Records to use START
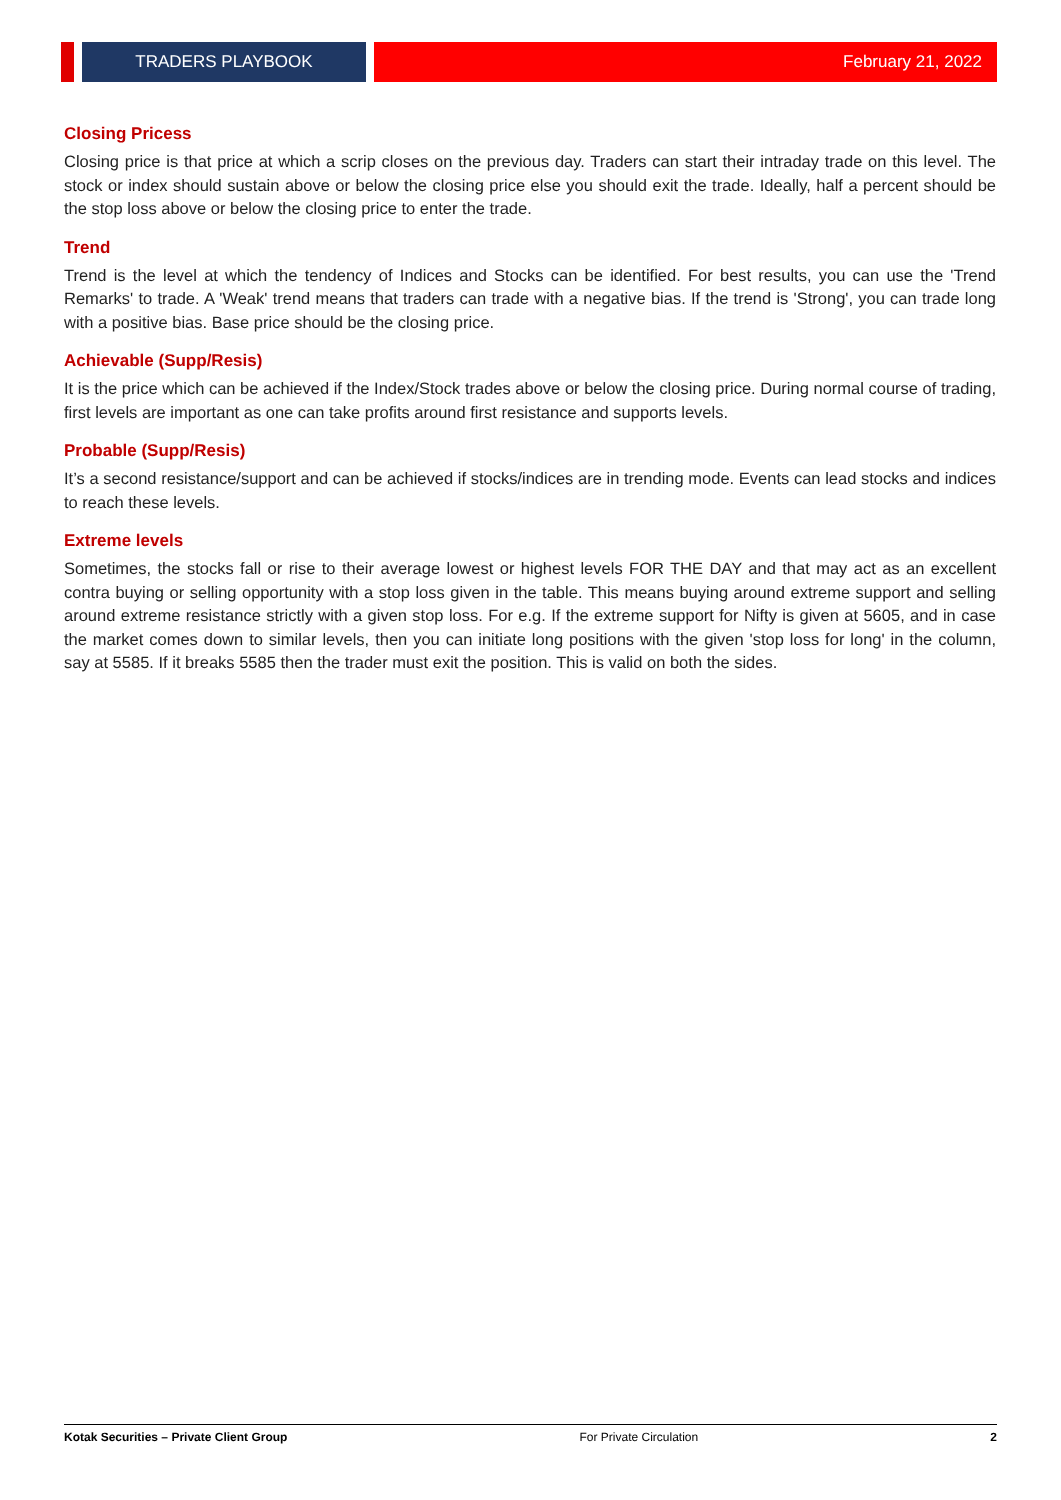TRADERS PLAYBOOK February 21, 2022
Closing Pricess
Closing price is that price at which a scrip closes on the previous day. Traders can start their intraday trade on this level. The stock or index should sustain above or below the closing price else you should exit the trade. Ideally, half a percent should be the stop loss above or below the closing price to enter the trade.
Trend
Trend is the level at which the tendency of Indices and Stocks can be identified. For best results, you can use the 'Trend Remarks' to trade. A 'Weak' trend means that traders can trade with a negative bias. If the trend is 'Strong', you can trade long with a positive bias. Base price should be the closing price.
Achievable (Supp/Resis)
It is the price which can be achieved if the Index/Stock trades above or below the closing price. During normal course of trading, first levels are important as one can take profits around first resistance and supports levels.
Probable (Supp/Resis)
It’s a second resistance/support and can be achieved if stocks/indices are in trending mode. Events can lead stocks and indices to reach these levels.
Extreme levels
Sometimes, the stocks fall or rise to their average lowest or highest levels FOR THE DAY and that may act as an excellent contra buying or selling opportunity with a stop loss given in the table. This means buying around extreme support and selling around extreme resistance strictly with a given stop loss. For e.g. If the extreme support for Nifty is given at 5605, and in case the market comes down to similar levels, then you can initiate long positions with the given 'stop loss for long' in the column, say at 5585. If it breaks 5585 then the trader must exit the position. This is valid on both the sides.
Kotak Securities – Private Client Group For Private Circulation 2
Records to use END
## The task
Give the data above again, exactly and completely. No pictures go in.

## Response to this task
TRADERS PLAYBOOK February 21, 2022
Closing Pricess
Closing price is that price at which a scrip closes on the previous day. Traders can start their intraday trade on this level. The stock or index should sustain above or below the closing price else you should exit the trade. Ideally, half a percent should be the stop loss above or below the closing price to enter the trade.
Trend
Trend is the level at which the tendency of Indices and Stocks can be identified. For best results, you can use the 'Trend Remarks' to trade. A 'Weak' trend means that traders can trade with a negative bias. If the trend is 'Strong', you can trade long with a positive bias. Base price should be the closing price.
Achievable (Supp/Resis)
It is the price which can be achieved if the Index/Stock trades above or below the closing price. During normal course of trading, first levels are important as one can take profits around first resistance and supports levels.
Probable (Supp/Resis)
It’s a second resistance/support and can be achieved if stocks/indices are in trending mode. Events can lead stocks and indices to reach these levels.
Extreme levels
Sometimes, the stocks fall or rise to their average lowest or highest levels FOR THE DAY and that may act as an excellent contra buying or selling opportunity with a stop loss given in the table. This means buying around extreme support and selling around extreme resistance strictly with a given stop loss. For e.g. If the extreme support for Nifty is given at 5605, and in case the market comes down to similar levels, then you can initiate long positions with the given 'stop loss for long' in the column, say at 5585. If it breaks 5585 then the trader must exit the position. This is valid on both the sides.
Kotak Securities – Private Client Group For Private Circulation 2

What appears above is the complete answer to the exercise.